L’identité de l’inventeur de l’objet de l’invention divulguée dans le brevet 834

[42] Monsieur Rivard, l’expert de Secure, est d’avis que l’idée originale du brevet 834 est l’utilisation [traduction] « d’un fluide de forage à base d’eau qui comprend un polymère non ionique ou un polymère anionique qui réduit de manière importante l’accrétion du bitume ou du pétrole lourd sur l’équipement de forage (voir le paragraphe 6 du brevet 834) lors des opérations de forage dans des formations contenant du pétrole brut lourd et des sables bitumineux à haute teneur en bitume ».

[43] Monsieur Cywar, l’expert de CES, a été contre-interrogé relativement à l’idée originale de la revendication 1 du brevet 834, soit l’unique revendication indépendante de ce brevet. La revendication 1 est ainsi libellée :

[traduction]
Un fluide de forage à base d’eau qui comprend un polymère choisi dans le groupe des polymères non ioniques et anioniques, destiné à être utilisé dans les formations souterraines contenant du bitume ou du pétrole lourd, la teneur en polymère étant suffisante pour empêcher l’accrétion du bitume ou du pétrole lourd sur l’équipement de forage, soit le matériel tubulaire, l’équipement de gestion des matières solides et les tamis vibrants.

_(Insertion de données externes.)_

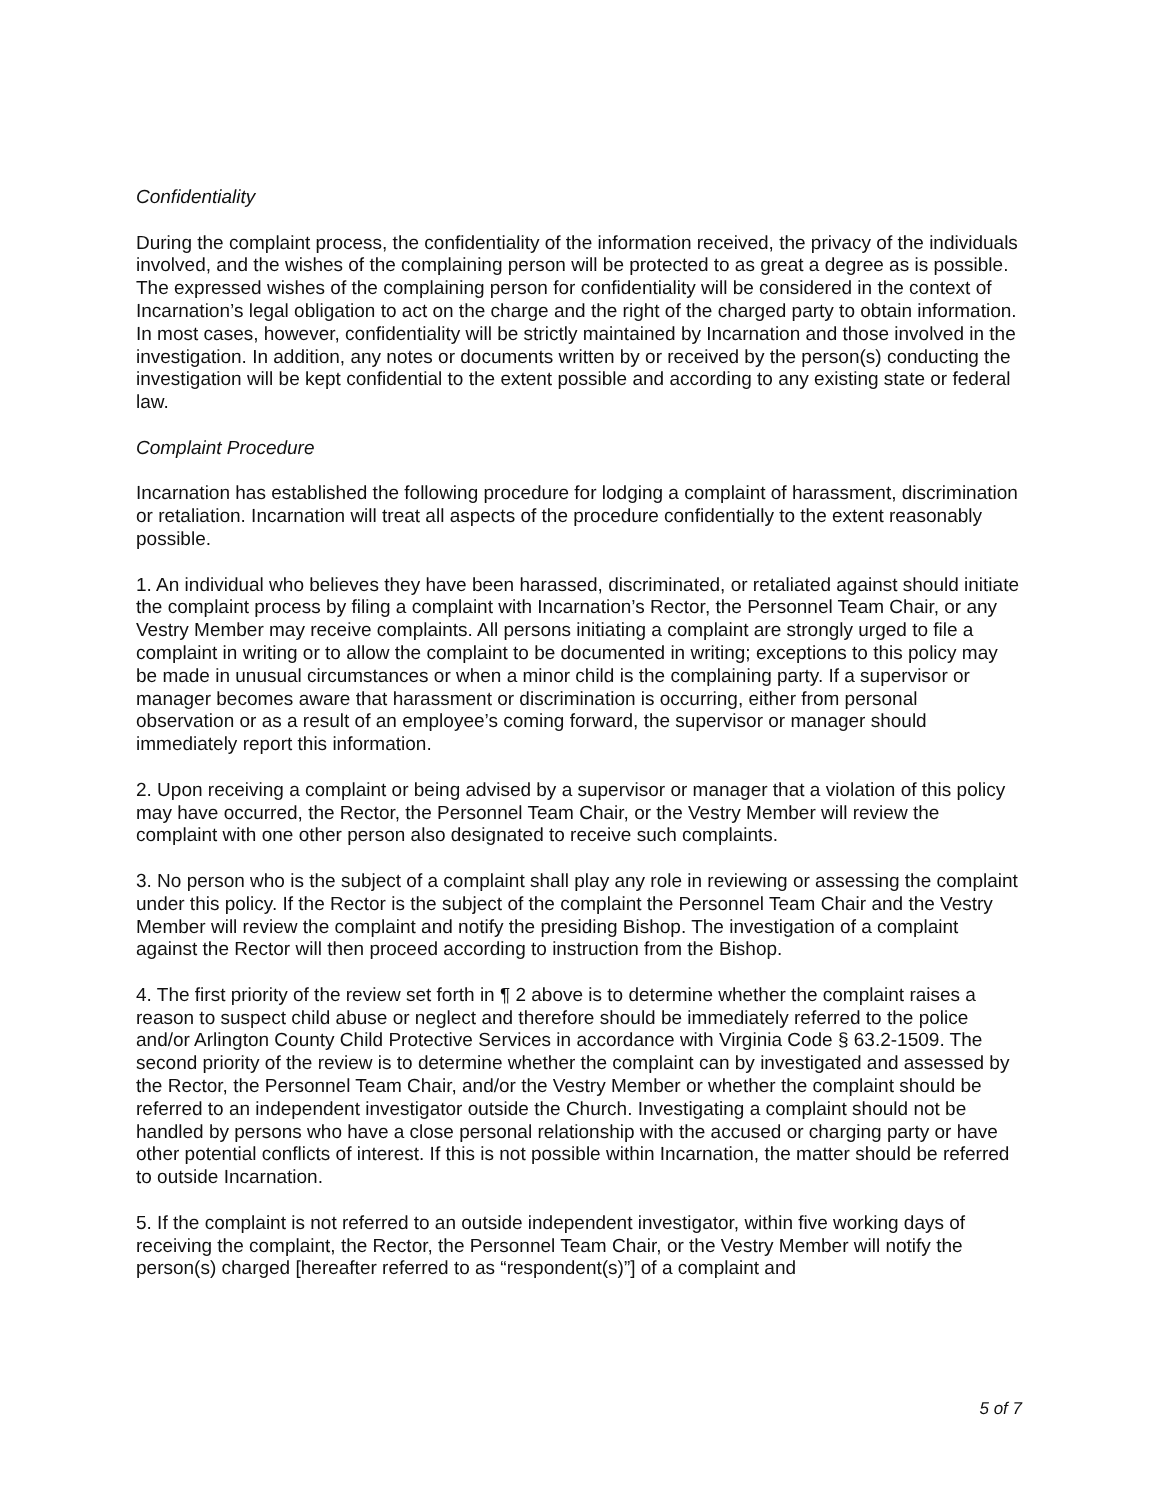Confidentiality
During the complaint process, the confidentiality of the information received, the privacy of the individuals involved, and the wishes of the complaining person will be protected to as great a degree as is possible. The expressed wishes of the complaining person for confidentiality will be considered in the context of Incarnation’s legal obligation to act on the charge and the right of the charged party to obtain information. In most cases, however, confidentiality will be strictly maintained by Incarnation and those involved in the investigation. In addition, any notes or documents written by or received by the person(s) conducting the investigation will be kept confidential to the extent possible and according to any existing state or federal law.
Complaint Procedure
Incarnation has established the following procedure for lodging a complaint of harassment, discrimination or retaliation. Incarnation will treat all aspects of the procedure confidentially to the extent reasonably possible.
1. An individual who believes they have been harassed, discriminated, or retaliated against should initiate the complaint process by filing a complaint with Incarnation’s Rector, the Personnel Team Chair, or any Vestry Member may receive complaints. All persons initiating a complaint are strongly urged to file a complaint in writing or to allow the complaint to be documented in writing; exceptions to this policy may be made in unusual circumstances or when a minor child is the complaining party. If a supervisor or manager becomes aware that harassment or discrimination is occurring, either from personal observation or as a result of an employee’s coming forward, the supervisor or manager should immediately report this information.
2. Upon receiving a complaint or being advised by a supervisor or manager that a violation of this policy may have occurred, the Rector, the Personnel Team Chair, or the Vestry Member will review the complaint with one other person also designated to receive such complaints.
3. No person who is the subject of a complaint shall play any role in reviewing or assessing the complaint under this policy. If the Rector is the subject of the complaint the Personnel Team Chair and the Vestry Member will review the complaint and notify the presiding Bishop. The investigation of a complaint against the Rector will then proceed according to instruction from the Bishop.
4. The first priority of the review set forth in ¶ 2 above is to determine whether the complaint raises a reason to suspect child abuse or neglect and therefore should be immediately referred to the police and/or Arlington County Child Protective Services in accordance with Virginia Code § 63.2-1509. The second priority of the review is to determine whether the complaint can by investigated and assessed by the Rector, the Personnel Team Chair, and/or the Vestry Member or whether the complaint should be referred to an independent investigator outside the Church. Investigating a complaint should not be handled by persons who have a close personal relationship with the accused or charging party or have other potential conflicts of interest. If this is not possible within Incarnation, the matter should be referred to outside Incarnation.
5. If the complaint is not referred to an outside independent investigator, within five working days of receiving the complaint, the Rector, the Personnel Team Chair, or the Vestry Member will notify the person(s) charged [hereafter referred to as “respondent(s)”] of a complaint and
5 of 7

[44] Voici la partie pertinente de son contre-interrogatoire :

[traduction]
Q. : Quelle est l’idée originale de la revendication 1?

R. : L’idée originale y est plutôt bien décrite.

Q. : D’accord. Pouvez-vous décrire en vos propres mots l’idée originale de la revendication 1?

R. : Il s’agit de l’utilisation de polymères non ioniques et anioniques en quantité suffisante pour empêcher l’accrétion du bitume ou du pétrole lourd sur l’équipement de forage.

[45] Il est juste de dire que ces experts étaient tous deux d’avis que l’invention est un fluide de forage à base d’eau qui comprend un polymère anionique ou un polymère non ionique, dont l’utilisation permet de réduire de manière importante l’accrétion du bitume ou du pétrole lourd sur l’équipement de forage.

[46] Le terme « inventeur » n’est pas défini dans la Loi sur les brevets. Dans l’arrêt Apotex Inc c Wellcome Foundation Ltd, [2001] 1 CF 495 (CAF), le juge Sexton décrit, aux paragraphes 30 à 33, ce qu’est un inventeur selon le droit canadien :

[30] L’article 2 de la Loi sur les brevets définit une invention de la manière suivante :

2. [...]

« invention » Toute réalisation, tout procédé, toute machine, fabrication ou composition de matières, ainsi que tout perfectionnement de l’un d’eux, présentant le caractère de la nouveauté et de l’utilité.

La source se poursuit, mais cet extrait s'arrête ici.